[Stored records]
━━━━━━━━━━
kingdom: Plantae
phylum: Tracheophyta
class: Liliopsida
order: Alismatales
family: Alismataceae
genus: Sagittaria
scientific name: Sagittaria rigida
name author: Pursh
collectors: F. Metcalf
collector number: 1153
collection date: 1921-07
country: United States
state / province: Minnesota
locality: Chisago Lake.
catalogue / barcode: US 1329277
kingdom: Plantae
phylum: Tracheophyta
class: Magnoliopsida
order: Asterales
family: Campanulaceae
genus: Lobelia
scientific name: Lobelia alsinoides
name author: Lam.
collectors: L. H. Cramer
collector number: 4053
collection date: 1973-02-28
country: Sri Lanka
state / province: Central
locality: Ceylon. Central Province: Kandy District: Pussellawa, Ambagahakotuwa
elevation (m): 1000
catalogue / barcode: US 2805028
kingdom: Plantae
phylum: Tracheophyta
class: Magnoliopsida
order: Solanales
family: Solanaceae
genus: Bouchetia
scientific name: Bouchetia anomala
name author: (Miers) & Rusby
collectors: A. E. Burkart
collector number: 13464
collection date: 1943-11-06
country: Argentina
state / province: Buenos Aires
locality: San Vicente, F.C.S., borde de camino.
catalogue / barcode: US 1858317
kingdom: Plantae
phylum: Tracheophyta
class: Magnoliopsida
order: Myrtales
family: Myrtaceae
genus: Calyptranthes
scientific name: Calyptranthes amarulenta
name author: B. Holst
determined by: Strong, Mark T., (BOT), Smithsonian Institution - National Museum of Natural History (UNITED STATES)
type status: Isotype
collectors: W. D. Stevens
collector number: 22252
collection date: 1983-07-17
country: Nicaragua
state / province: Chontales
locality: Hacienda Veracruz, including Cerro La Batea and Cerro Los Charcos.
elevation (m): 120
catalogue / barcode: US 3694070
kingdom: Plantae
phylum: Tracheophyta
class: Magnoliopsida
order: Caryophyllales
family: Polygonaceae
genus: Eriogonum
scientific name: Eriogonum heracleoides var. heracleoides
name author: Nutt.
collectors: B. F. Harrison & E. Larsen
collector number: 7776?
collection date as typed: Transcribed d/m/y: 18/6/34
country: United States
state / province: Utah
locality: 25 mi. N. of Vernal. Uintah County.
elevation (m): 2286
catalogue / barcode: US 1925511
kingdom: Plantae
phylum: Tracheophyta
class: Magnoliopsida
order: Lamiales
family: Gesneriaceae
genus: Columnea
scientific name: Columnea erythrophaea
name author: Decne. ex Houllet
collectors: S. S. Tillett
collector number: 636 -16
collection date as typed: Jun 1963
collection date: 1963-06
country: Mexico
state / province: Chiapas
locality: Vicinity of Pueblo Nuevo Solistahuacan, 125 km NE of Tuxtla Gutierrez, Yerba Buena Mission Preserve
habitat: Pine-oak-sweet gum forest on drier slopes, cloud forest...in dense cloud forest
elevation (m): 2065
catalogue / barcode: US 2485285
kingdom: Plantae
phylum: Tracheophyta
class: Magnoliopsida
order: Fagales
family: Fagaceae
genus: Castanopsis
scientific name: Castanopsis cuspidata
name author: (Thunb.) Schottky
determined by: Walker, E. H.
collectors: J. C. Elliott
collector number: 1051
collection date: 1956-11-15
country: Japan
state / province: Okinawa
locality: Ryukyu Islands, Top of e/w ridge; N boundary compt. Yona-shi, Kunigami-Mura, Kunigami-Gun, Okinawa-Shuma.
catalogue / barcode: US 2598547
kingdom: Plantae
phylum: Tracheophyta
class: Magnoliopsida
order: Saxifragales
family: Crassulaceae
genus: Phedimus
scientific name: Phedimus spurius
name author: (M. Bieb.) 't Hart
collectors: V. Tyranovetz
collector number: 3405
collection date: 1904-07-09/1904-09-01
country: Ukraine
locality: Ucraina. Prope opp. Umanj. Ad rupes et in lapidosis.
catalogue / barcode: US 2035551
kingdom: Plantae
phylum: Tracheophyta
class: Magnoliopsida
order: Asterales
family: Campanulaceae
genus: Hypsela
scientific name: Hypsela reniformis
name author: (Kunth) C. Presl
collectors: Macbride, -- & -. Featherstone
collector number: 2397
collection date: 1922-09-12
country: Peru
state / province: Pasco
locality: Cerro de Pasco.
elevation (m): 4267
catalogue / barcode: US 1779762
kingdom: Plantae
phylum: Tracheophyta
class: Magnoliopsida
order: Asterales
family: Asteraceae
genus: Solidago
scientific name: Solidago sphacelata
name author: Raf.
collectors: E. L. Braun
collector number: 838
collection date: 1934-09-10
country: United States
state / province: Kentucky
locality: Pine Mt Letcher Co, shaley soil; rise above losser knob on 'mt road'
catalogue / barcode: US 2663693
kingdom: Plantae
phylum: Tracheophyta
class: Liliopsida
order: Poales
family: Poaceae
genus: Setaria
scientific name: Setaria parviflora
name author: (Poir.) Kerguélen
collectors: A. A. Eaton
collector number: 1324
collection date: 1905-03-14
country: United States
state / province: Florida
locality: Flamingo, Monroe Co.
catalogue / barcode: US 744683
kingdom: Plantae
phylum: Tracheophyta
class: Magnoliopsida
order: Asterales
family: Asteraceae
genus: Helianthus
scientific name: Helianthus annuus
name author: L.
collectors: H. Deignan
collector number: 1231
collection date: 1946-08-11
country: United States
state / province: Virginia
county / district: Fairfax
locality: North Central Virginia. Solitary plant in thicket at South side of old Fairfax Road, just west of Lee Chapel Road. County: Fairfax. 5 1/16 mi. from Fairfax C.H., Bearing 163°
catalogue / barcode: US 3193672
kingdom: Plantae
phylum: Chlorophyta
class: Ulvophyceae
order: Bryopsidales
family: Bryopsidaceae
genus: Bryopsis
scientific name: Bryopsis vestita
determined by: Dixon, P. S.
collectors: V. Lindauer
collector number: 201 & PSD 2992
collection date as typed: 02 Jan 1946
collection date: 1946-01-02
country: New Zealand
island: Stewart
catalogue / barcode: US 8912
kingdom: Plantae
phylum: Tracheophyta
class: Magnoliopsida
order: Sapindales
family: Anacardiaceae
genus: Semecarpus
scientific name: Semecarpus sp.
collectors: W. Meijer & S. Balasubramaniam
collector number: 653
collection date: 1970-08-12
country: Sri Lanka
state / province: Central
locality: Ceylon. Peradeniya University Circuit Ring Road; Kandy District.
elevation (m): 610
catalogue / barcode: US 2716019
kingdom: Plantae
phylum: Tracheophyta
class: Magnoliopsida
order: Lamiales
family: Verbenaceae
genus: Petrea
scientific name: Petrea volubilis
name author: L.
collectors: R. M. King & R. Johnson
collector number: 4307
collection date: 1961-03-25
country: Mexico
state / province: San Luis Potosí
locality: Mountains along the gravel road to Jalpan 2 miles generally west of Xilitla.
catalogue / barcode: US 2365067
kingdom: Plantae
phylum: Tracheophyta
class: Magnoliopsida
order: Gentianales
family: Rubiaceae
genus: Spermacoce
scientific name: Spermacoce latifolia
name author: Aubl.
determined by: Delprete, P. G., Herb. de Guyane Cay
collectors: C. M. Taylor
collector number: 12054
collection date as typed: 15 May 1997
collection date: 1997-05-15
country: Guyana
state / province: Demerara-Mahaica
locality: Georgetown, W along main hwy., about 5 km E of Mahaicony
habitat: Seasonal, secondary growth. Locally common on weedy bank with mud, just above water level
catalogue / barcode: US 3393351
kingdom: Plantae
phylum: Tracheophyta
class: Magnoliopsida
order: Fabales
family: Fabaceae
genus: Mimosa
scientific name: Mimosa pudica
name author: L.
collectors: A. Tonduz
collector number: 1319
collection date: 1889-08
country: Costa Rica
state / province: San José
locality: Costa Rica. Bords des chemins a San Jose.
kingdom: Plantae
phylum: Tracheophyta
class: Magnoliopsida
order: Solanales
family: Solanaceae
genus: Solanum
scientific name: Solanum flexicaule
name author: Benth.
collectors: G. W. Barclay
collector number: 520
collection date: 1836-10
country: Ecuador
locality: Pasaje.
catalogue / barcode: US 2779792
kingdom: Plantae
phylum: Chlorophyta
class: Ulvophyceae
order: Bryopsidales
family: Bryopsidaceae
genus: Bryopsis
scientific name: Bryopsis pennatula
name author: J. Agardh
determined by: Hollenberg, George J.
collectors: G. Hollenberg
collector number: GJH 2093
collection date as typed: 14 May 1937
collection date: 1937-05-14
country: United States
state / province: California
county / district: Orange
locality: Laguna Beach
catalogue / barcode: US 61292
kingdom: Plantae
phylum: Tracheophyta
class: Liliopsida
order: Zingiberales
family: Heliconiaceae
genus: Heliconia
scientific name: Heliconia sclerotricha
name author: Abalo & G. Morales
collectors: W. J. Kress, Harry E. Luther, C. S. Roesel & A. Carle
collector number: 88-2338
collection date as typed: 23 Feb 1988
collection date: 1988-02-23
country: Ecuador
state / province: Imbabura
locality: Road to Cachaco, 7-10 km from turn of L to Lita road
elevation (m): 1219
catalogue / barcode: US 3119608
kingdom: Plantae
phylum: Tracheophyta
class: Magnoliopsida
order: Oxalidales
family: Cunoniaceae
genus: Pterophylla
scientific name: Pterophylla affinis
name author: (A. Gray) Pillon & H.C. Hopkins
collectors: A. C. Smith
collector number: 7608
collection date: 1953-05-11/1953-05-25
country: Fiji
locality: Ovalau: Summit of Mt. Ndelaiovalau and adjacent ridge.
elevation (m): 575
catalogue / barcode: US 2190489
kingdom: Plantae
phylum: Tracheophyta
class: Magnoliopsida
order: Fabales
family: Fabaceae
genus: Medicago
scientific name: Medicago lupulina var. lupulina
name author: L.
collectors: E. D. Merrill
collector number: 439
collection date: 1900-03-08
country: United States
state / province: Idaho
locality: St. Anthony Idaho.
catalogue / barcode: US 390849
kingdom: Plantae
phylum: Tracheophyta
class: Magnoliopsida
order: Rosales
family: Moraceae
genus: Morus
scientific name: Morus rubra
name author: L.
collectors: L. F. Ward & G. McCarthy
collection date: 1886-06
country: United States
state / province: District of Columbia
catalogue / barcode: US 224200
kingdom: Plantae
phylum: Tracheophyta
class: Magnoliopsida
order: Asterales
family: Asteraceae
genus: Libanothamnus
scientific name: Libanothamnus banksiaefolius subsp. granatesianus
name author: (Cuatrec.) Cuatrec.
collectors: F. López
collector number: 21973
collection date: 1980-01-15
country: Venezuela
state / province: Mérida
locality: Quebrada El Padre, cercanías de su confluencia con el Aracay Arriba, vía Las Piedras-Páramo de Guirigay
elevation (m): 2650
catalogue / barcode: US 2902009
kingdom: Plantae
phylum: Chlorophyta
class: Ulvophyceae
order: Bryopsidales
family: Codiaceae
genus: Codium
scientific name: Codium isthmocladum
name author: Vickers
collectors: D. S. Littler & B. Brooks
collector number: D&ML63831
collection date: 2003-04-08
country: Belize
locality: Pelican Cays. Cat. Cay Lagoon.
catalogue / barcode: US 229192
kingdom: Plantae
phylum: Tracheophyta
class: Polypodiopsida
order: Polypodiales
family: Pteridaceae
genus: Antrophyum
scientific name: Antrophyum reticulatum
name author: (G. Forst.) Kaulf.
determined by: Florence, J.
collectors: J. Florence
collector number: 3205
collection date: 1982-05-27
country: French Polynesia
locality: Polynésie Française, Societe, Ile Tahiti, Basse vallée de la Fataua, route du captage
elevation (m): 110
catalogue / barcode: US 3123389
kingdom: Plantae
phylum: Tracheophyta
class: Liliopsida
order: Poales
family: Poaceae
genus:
━━━━━━━━━━
== PROBLEM TO WORK ON ==
Copy everything in the listing from the line containing "scientific name: Setaria parviflora" down to the line containing "locality: Mountains along", both of those lines included.

== THE SOLUTION ==
scientific name: Setaria parviflora
name author: (Poir.) Kerguélen
collectors: A. A. Eaton
collector number: 1324
collection date: 1905-03-14
country: United States
state / province: Florida
locality: Flamingo, Monroe Co.
catalogue / barcode: US 744683
kingdom: Plantae
phylum: Tracheophyta
class: Magnoliopsida
order: Asterales
family: Asteraceae
genus: Helianthus
scientific name: Helianthus annuus
name author: L.
collectors: H. Deignan
collector number: 1231
collection date: 1946-08-11
country: United States
state / province: Virginia
county / district: Fairfax
locality: North Central Virginia. Solitary plant in thicket at South side of old Fairfax Road, just west of Lee Chapel Road. County: Fairfax. 5 1/16 mi. from Fairfax C.H., Bearing 163°
catalogue / barcode: US 3193672
kingdom: Plantae
phylum: Chlorophyta
class: Ulvophyceae
order: Bryopsidales
family: Bryopsidaceae
genus: Bryopsis
scientific name: Bryopsis vestita
determined by: Dixon, P. S.
collectors: V. Lindauer
collector number: 201 & PSD 2992
collection date as typed: 02 Jan 1946
collection date: 1946-01-02
country: New Zealand
island: Stewart
catalogue / barcode: US 8912
kingdom: Plantae
phylum: Tracheophyta
class: Magnoliopsida
order: Sapindales
family: Anacardiaceae
genus: Semecarpus
scientific name: Semecarpus sp.
collectors: W. Meijer & S. Balasubramaniam
collector number: 653
collection date: 1970-08-12
country: Sri Lanka
state / province: Central
locality: Ceylon. Peradeniya University Circuit Ring Road; Kandy District.
elevation (m): 610
catalogue / barcode: US 2716019
kingdom: Plantae
phylum: Tracheophyta
class: Magnoliopsida
order: Lamiales
family: Verbenaceae
genus: Petrea
scientific name: Petrea volubilis
name author: L.
collectors: R. M. King & R. Johnson
collector number: 4307
collection date: 1961-03-25
country: Mexico
state / province: San Luis Potosí
locality: Mountains along the gravel road to Jalpan 2 miles generally west of Xilitla.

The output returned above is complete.